Using this method, the intensity of the heat-wave is much clearer than Fig. 3. The few stations which for some reason have high values but are not in the heat-wave region (e.g. south Ukraine and central Turkey) stand out just as much as in Fig. 3. By the nature of the tiling method, it is assumed that a station is representative of the area surrounding it. Many stations are on the coast (UK, Norway etc.) and these are not clearly visible in Fig. 3, however the areas they represent are very clear in this representation.

An alternative way of presenting this kind of data would have been to grid up the individual stations into grid boxes. Although this would have shown a very similar pattern, it would not be immediately clear from the resulting map, how many stations were contributing to a grid box. Some gridding methods do not require any stations within the grid box, but use a weighted average of those stations within a search radius. The gridding process also would act as a smoothing function on the data, reducing the intensity of the maxima and minima.

Personally I think this is a good way of presenting the station data of HadISD in a space filling way without resorting to gridding.

Thursday, 20 June 2013

Years versus file size

During the review of the HadISD paper (see documents on Climate of the Past Discussions) we were asked to quantify how many stations report for how long in the ISD (Integrated Surface Dataset).

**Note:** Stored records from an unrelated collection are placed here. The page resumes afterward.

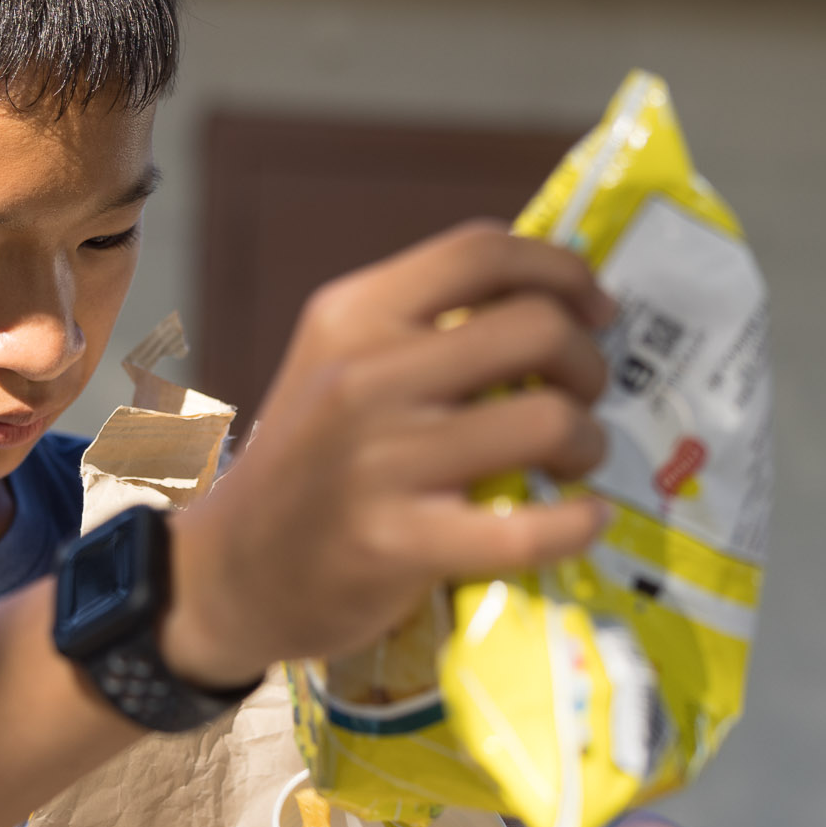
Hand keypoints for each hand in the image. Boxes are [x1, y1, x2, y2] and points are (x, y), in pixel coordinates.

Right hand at [161, 221, 615, 687]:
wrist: (229, 575)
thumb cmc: (307, 467)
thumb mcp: (337, 366)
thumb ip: (420, 330)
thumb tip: (551, 302)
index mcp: (353, 315)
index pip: (481, 251)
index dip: (562, 270)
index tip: (596, 308)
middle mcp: (362, 374)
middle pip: (534, 326)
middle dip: (588, 362)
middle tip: (585, 396)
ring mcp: (377, 459)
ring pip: (544, 419)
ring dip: (587, 440)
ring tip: (575, 460)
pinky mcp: (394, 542)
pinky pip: (524, 529)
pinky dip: (575, 523)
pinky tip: (583, 519)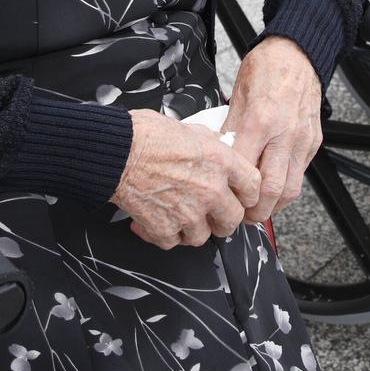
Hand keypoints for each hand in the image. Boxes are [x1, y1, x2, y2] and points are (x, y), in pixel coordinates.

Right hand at [112, 111, 260, 249]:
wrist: (115, 152)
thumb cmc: (145, 135)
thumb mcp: (189, 128)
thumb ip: (210, 144)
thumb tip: (216, 148)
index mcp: (220, 162)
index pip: (253, 187)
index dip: (247, 194)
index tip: (241, 197)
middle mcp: (210, 190)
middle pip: (233, 219)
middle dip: (222, 219)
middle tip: (211, 214)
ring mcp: (188, 213)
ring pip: (202, 237)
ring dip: (191, 229)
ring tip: (177, 215)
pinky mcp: (165, 229)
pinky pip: (173, 242)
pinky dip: (164, 234)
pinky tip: (155, 219)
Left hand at [223, 36, 323, 222]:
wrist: (297, 52)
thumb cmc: (266, 68)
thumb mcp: (236, 96)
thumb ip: (229, 129)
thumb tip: (218, 155)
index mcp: (260, 121)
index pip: (244, 170)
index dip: (232, 192)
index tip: (222, 199)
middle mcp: (285, 134)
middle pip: (272, 191)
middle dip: (255, 212)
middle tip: (240, 216)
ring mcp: (302, 140)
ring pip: (290, 189)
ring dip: (273, 206)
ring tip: (257, 209)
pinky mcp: (313, 142)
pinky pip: (300, 174)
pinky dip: (286, 187)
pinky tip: (272, 188)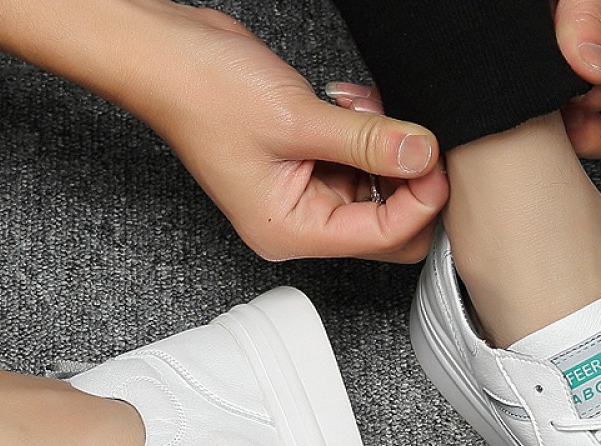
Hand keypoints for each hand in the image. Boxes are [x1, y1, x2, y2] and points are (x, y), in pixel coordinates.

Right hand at [148, 8, 447, 261]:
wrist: (165, 54)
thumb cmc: (202, 94)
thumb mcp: (297, 119)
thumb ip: (368, 141)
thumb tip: (422, 155)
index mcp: (291, 231)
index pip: (380, 236)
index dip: (418, 202)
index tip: (435, 161)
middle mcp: (301, 221)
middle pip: (387, 225)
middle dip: (407, 182)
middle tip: (414, 138)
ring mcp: (306, 193)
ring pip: (379, 189)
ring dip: (387, 149)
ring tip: (363, 108)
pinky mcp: (310, 162)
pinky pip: (360, 160)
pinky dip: (369, 133)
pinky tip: (353, 105)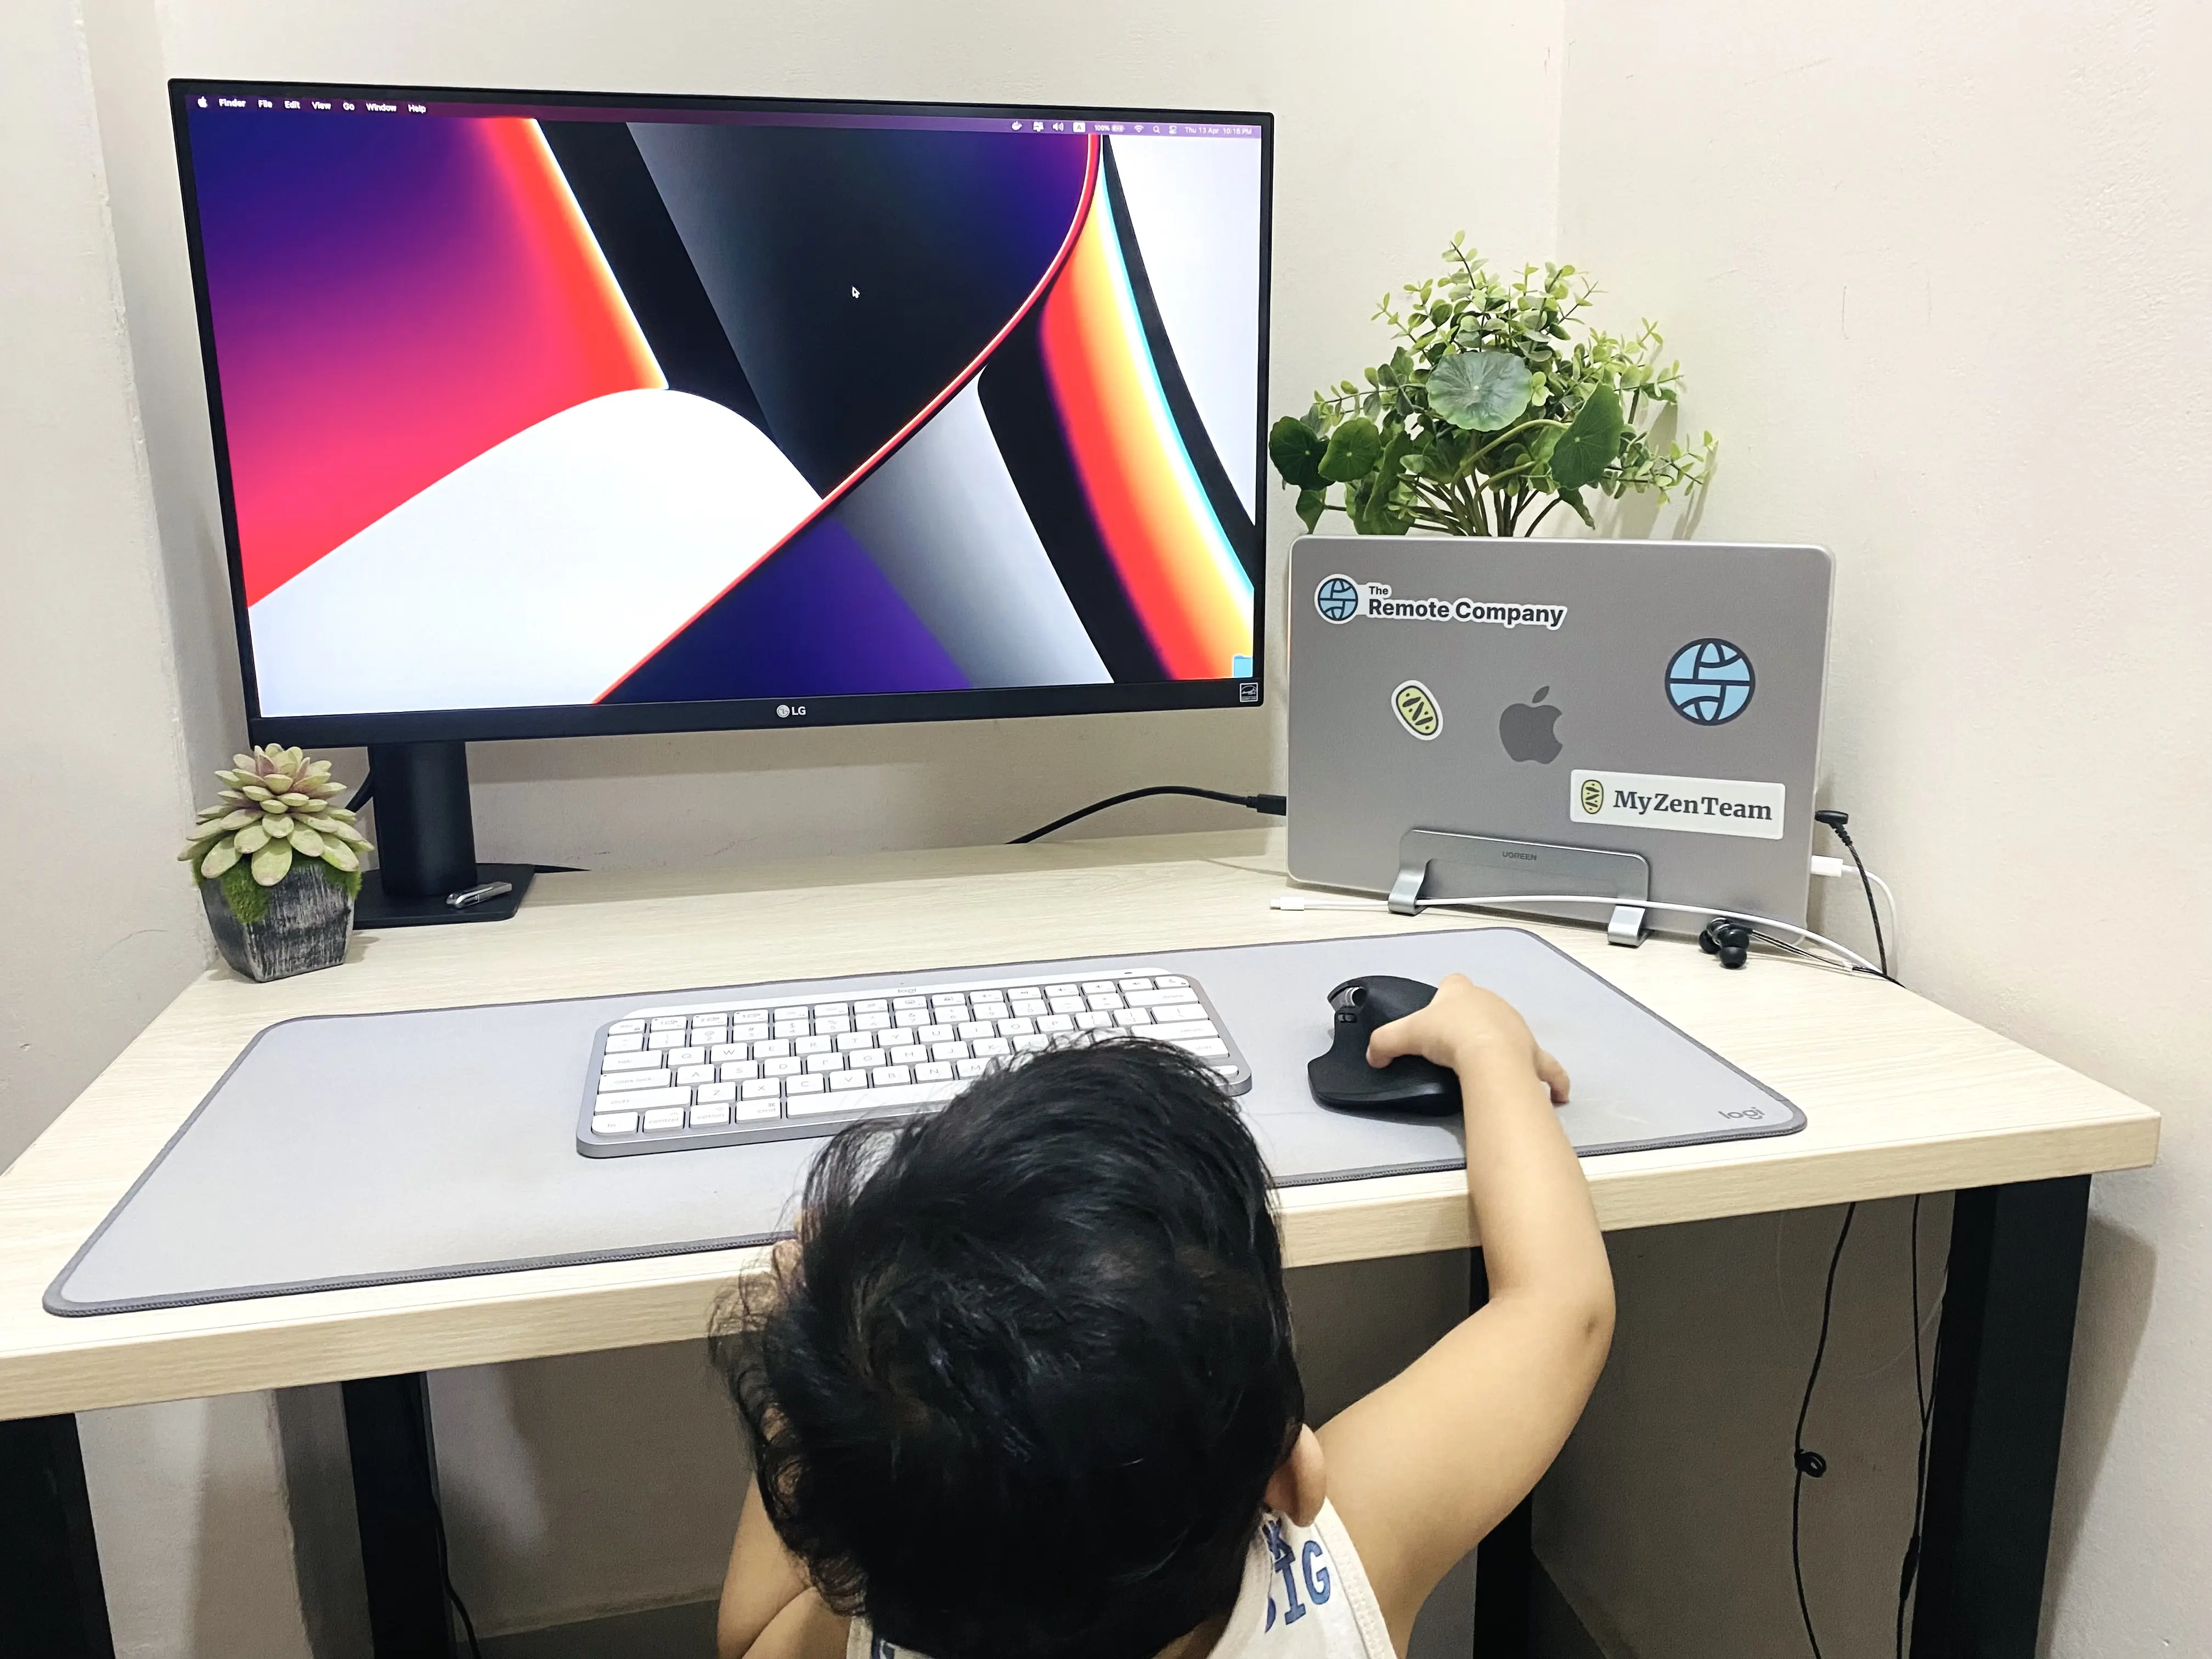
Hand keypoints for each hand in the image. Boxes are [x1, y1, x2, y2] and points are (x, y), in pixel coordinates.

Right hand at [1366, 974, 1568, 1104]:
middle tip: (1453, 1046)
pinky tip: (1557, 1094)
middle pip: (1481, 1006)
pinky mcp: (1534, 1053)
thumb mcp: (1404, 1035)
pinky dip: (1553, 1080)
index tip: (1437, 1015)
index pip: (1453, 983)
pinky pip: (1548, 1067)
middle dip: (1471, 1021)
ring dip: (1502, 1043)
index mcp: (1461, 993)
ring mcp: (1517, 1027)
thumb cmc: (1447, 1036)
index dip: (1444, 996)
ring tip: (1487, 1065)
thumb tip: (1373, 1057)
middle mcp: (1492, 1003)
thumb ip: (1383, 1043)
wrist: (1487, 1056)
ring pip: (1511, 1030)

Our comment that "many stations report only rarely" could have been misleading. We therefore did a quick analysis of the stations in the ISD in July 2012. I've just re-run the code to update to the current status of the ISD, and thought the results might be of wide enough interest to not remain buried on the discussion paper.

Of the 29,678 unique station IDs present in the database (on 20 June 2013), 14,159 report in fewer than 10 years (almost half), almost 18,921 for less than 20 and almost 21,962 for less than 30 years. One station reports in 81 years. The mean length is 18.2 years, but the median is only 11. The distribution is shown in Fig. 1.

Fig. 1 Number of stations against the number of years they report for. The spike at 40 years is the result of a sudden increase in the number of stations in 1973.

We used the file size in bytes as an indicator of the number of records, as a station that reports only once a year for many years is not much use for climatological studies. Most stations had sizes between 10^5 and 10^7 bytes. The figure below shows the distribution of the number of years a station reports for against the file size. The colour scale is logarithmic.

Fig. 2 Years with records in the ISD against total file size over all years for each station ID. Created on 20/7/2013

This shows that there are some stations which have lots of data in them but only for a small number of years (bottom right of the figure). The apparent diagonal cut-off, from bottom left to top right, shows the link between file size (in bytes) and years which have data, assuming a fairly constant set of reported variables.

The file size is not a perfect proxy to use when trying to assess the completeness of a record, but if combined with the number of years in which a station reports, many stations which only report for a few years or containing very little data can easily be excluded from any station selection made.